What she left unsaid, of course, was, “And we want to know if you’re a spy now.”
This was the first fuckup, I realized. The first fuckup everyone kept talking about on the banana drop. Bad Luck Dietz. Shit, no wonder. I’d come back. My squad hadn’t.
“I don’t know what happened,” I said. “My memory is . . . bad. Penguins. It wasn’t even like we were on Mars.” I had to give them something, I thought, but as soon as I did I knew it was a mistake. Never, ever, give them anything. The more complex your story the more you have to remember.
She leaned in to me. “What else, Private?”
“I don’t know. Maybe it will come back.”
“If it does, we expect to hear from you. We’re on the same side, P
rivate.”
“Yes, sir.”
“Your medical report came back clear.” I saw the flicker in her eye. “No augments. No additional trackers. There’s some unaccounted for anomalies related to your cellular tissue; it indicates that this drop did some damage at the cellular level, an amount we haven’t seen in soldiers who are this early in their drop cycle. That’s a concern. If you are cleared to drop, you will be receiving additional medical screening before and after each mission.”
“How did you find me? On Mars?”
She stood. The flickering in her eye darkened. “We didn’t find you on Mars. We found you in Cape Town. ShinHana territory. A child found you. You had no tracker. It was completely missing, unaccounted for. You were still bleeding from its removal. I’m deeply concerned you seem to have no memory of that either.”
“I thought there weren’t any people on the Cape?”
“I realize your geography may be lacking,” Jasso said, “but the Cape is a perfectly functioning little town. The desalinization plants have kept them in clean water since ShinHana repaired the old ones. ShinHana has numerous launch facilities there. It’s no New Buenos Aires, but it’s coming along again.”
I sat with that. “What about the island, off the coast? Robben Island?”

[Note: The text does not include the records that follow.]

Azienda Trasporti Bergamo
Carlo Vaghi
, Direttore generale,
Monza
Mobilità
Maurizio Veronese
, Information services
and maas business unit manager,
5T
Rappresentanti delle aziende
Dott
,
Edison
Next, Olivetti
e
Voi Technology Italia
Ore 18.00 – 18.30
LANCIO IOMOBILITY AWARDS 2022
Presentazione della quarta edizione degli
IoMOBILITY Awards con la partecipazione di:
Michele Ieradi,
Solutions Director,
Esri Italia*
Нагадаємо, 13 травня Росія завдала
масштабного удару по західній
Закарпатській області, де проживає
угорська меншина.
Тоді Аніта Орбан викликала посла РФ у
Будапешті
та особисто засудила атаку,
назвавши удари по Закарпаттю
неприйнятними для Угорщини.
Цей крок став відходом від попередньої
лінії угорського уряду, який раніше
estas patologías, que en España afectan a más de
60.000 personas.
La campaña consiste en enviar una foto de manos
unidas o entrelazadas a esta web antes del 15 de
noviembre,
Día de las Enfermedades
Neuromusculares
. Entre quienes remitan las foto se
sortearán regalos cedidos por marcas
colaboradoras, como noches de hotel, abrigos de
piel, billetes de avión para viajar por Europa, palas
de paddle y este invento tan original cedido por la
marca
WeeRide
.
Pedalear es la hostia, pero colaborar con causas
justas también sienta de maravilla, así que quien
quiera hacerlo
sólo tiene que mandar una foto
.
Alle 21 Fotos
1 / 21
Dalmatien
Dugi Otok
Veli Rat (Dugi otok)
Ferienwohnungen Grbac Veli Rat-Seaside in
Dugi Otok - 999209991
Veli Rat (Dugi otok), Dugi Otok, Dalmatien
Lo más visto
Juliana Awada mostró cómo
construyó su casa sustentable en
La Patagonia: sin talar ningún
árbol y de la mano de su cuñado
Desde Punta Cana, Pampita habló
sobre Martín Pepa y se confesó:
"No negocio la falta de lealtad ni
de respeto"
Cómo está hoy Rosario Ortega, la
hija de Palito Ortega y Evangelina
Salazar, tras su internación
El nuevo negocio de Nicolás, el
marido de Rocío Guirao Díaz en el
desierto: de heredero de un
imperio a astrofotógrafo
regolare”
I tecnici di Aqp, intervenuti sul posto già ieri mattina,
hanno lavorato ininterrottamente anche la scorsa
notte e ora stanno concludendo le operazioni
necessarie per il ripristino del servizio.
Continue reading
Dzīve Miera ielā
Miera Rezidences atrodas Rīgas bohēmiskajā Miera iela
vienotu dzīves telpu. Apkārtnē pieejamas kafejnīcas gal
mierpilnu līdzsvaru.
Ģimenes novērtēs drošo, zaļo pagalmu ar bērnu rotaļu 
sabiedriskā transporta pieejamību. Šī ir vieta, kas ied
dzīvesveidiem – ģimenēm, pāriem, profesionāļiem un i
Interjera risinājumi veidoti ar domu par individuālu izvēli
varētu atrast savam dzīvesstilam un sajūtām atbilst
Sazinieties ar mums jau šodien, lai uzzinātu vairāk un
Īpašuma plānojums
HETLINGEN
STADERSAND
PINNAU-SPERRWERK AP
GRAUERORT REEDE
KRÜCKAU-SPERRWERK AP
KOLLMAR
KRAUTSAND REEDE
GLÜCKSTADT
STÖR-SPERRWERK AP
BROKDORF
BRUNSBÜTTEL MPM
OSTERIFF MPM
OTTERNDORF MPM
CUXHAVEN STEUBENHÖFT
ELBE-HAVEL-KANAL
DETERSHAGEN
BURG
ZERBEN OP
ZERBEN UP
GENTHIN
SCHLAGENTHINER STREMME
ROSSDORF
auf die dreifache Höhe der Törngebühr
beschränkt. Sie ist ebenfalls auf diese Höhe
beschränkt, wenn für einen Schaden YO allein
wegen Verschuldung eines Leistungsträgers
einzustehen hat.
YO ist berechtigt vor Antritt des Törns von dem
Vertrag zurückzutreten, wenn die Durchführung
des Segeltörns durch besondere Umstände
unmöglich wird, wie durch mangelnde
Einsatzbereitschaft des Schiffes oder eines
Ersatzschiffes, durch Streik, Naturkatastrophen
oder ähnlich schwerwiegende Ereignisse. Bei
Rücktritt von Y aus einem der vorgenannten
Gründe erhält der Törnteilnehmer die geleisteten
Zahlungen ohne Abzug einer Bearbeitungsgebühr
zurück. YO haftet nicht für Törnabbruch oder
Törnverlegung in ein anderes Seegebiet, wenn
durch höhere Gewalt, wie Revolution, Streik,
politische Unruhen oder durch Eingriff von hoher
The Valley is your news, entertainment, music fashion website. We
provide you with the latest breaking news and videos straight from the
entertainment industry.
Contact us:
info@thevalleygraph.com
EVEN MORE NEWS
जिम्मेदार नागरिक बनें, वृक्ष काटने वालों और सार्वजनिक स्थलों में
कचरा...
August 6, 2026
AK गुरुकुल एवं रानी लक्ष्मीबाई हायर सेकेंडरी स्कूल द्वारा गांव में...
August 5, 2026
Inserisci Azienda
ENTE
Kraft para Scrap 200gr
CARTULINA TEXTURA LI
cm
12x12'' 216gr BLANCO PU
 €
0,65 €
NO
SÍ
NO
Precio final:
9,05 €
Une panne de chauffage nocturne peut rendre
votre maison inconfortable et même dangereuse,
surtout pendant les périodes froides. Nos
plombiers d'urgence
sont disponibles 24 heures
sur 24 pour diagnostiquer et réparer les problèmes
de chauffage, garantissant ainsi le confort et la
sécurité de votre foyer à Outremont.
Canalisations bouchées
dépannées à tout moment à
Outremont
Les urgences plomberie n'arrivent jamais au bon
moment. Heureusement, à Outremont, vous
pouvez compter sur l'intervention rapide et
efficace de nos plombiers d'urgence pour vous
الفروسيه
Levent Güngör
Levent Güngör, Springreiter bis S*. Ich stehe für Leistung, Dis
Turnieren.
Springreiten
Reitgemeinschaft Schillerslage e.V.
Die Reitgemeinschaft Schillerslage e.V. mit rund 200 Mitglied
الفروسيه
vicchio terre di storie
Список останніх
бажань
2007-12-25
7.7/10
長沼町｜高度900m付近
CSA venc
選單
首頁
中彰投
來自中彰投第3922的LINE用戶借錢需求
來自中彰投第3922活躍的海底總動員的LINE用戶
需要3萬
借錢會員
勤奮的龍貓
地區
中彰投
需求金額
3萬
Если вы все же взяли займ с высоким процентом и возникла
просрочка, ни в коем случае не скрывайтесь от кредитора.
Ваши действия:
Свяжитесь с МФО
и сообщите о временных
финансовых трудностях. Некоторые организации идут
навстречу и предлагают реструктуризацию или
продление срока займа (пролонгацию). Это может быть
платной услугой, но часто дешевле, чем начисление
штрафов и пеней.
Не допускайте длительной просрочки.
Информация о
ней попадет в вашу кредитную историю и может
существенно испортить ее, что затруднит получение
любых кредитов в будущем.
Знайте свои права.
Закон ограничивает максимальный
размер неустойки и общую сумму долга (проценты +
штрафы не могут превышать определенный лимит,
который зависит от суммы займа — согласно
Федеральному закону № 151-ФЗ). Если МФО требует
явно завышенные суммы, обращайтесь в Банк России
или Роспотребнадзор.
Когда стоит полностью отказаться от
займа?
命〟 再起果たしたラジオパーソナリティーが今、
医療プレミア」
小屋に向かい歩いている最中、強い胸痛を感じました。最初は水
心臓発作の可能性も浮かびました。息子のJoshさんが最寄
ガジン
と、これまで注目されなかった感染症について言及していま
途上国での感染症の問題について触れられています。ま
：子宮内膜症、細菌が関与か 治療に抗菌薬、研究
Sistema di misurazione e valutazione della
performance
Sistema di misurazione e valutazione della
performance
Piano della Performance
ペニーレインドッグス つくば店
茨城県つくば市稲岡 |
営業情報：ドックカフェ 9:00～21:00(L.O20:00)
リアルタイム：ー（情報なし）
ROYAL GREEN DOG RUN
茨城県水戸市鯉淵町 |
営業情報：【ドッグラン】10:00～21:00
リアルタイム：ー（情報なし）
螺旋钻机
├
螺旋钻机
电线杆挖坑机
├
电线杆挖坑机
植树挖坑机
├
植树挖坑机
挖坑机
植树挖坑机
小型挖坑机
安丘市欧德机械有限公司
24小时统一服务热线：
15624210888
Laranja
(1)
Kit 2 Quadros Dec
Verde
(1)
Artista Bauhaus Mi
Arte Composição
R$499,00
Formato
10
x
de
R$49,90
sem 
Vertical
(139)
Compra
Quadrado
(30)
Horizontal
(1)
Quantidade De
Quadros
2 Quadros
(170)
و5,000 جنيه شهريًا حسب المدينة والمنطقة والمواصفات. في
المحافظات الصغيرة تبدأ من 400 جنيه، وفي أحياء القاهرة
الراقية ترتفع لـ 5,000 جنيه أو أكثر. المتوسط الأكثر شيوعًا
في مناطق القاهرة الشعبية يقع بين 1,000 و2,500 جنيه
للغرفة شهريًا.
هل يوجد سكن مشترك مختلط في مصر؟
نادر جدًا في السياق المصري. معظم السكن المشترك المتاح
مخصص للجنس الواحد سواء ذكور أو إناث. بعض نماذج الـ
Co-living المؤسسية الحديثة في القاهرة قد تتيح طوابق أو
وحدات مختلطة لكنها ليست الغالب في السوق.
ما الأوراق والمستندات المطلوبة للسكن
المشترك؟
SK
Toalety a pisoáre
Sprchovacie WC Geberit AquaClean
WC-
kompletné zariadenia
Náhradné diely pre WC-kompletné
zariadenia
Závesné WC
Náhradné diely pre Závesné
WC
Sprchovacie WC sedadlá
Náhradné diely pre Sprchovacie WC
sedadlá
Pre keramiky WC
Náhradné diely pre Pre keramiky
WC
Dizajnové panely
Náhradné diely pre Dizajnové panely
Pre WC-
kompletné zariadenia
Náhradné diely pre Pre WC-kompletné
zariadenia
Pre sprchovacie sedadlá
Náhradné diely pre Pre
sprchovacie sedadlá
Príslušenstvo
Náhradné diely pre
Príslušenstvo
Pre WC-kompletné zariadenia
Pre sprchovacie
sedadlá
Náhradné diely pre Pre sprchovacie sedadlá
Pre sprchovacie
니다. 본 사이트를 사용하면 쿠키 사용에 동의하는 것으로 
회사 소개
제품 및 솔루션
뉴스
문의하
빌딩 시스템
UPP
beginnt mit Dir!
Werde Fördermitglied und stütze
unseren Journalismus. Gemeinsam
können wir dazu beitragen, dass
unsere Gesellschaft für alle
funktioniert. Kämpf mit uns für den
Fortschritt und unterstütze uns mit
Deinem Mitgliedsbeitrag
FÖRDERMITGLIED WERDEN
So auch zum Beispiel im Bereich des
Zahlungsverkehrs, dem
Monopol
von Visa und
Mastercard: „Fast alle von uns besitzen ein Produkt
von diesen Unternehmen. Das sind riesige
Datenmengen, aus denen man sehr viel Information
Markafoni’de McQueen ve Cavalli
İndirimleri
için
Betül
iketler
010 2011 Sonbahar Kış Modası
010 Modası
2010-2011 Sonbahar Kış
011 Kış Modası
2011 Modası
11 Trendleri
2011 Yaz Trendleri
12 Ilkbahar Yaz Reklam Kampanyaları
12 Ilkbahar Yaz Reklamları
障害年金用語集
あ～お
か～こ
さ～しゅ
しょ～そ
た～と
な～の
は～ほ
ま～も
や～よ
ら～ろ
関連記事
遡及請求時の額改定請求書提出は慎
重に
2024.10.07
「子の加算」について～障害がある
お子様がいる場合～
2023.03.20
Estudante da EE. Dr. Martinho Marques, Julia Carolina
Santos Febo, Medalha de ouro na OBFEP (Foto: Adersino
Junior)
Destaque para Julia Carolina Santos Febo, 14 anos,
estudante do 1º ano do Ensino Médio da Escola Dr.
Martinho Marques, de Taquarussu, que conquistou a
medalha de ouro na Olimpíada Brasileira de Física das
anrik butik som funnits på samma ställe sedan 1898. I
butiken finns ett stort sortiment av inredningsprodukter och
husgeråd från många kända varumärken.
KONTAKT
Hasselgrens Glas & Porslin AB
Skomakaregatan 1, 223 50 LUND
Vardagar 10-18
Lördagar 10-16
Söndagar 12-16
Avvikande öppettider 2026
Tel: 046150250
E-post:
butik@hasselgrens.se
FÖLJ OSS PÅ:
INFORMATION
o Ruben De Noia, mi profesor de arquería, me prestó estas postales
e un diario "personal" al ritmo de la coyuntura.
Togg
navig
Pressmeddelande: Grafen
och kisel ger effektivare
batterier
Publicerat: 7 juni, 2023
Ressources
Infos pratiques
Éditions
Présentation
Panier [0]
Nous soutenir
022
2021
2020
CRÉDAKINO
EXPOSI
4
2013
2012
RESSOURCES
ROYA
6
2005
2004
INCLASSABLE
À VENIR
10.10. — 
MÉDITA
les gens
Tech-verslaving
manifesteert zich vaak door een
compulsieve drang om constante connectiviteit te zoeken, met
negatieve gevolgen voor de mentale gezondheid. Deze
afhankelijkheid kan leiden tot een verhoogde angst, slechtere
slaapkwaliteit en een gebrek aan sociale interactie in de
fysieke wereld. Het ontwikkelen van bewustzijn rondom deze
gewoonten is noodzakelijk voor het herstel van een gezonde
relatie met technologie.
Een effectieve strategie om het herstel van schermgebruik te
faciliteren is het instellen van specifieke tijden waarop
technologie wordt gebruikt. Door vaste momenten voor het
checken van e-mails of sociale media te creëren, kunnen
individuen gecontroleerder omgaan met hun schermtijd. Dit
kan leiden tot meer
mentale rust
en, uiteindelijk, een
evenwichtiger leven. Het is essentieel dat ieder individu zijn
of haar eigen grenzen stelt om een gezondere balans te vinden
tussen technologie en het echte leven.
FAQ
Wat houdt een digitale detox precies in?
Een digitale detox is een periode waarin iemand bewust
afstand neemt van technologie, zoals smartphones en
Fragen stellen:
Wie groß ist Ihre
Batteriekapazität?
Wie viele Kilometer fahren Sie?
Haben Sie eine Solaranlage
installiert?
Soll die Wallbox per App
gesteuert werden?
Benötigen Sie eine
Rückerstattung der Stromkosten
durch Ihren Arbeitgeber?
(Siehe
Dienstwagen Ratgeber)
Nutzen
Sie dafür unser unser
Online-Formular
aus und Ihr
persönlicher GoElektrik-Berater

“It’s a museum, Dietz. A record of all the horrors unchecked capitalism can lead to, and a celebration of ShinHana’s progressive work policies. You can look it up on the knu if it fascinates you. I just had a bottle of wine from Cape Town last week. Lovely red. You know they couldn’t produce wine there for a hundred years, after the climate debacle?”
“I’m just wondering why I was there.”
“So are we. What was the significance to Mars, to drop you at the Cape after an interrogation, memory wiped, with no discernable alterations or tracking devices on your person? Until you tell us what you know, it’s a great mystery.”
I didn’t rise to her bait, and changed the subject. “I heard them say . . . the doctors, that I was covered in blood when I came in. Whose blood?”
“That’s an interesting detail as well,” Jasso said. “None of that blood was yours. It was blood we could not trace, which means it had to be Martian, or from someone who hasn’t been recorded by the corps. So you see, despite your protestations, it’s clear you were on Mars. Whether you escaped or were beaten near a Martian prisoner . . . we don’t know. Your tracker is missing. We have no recordings.”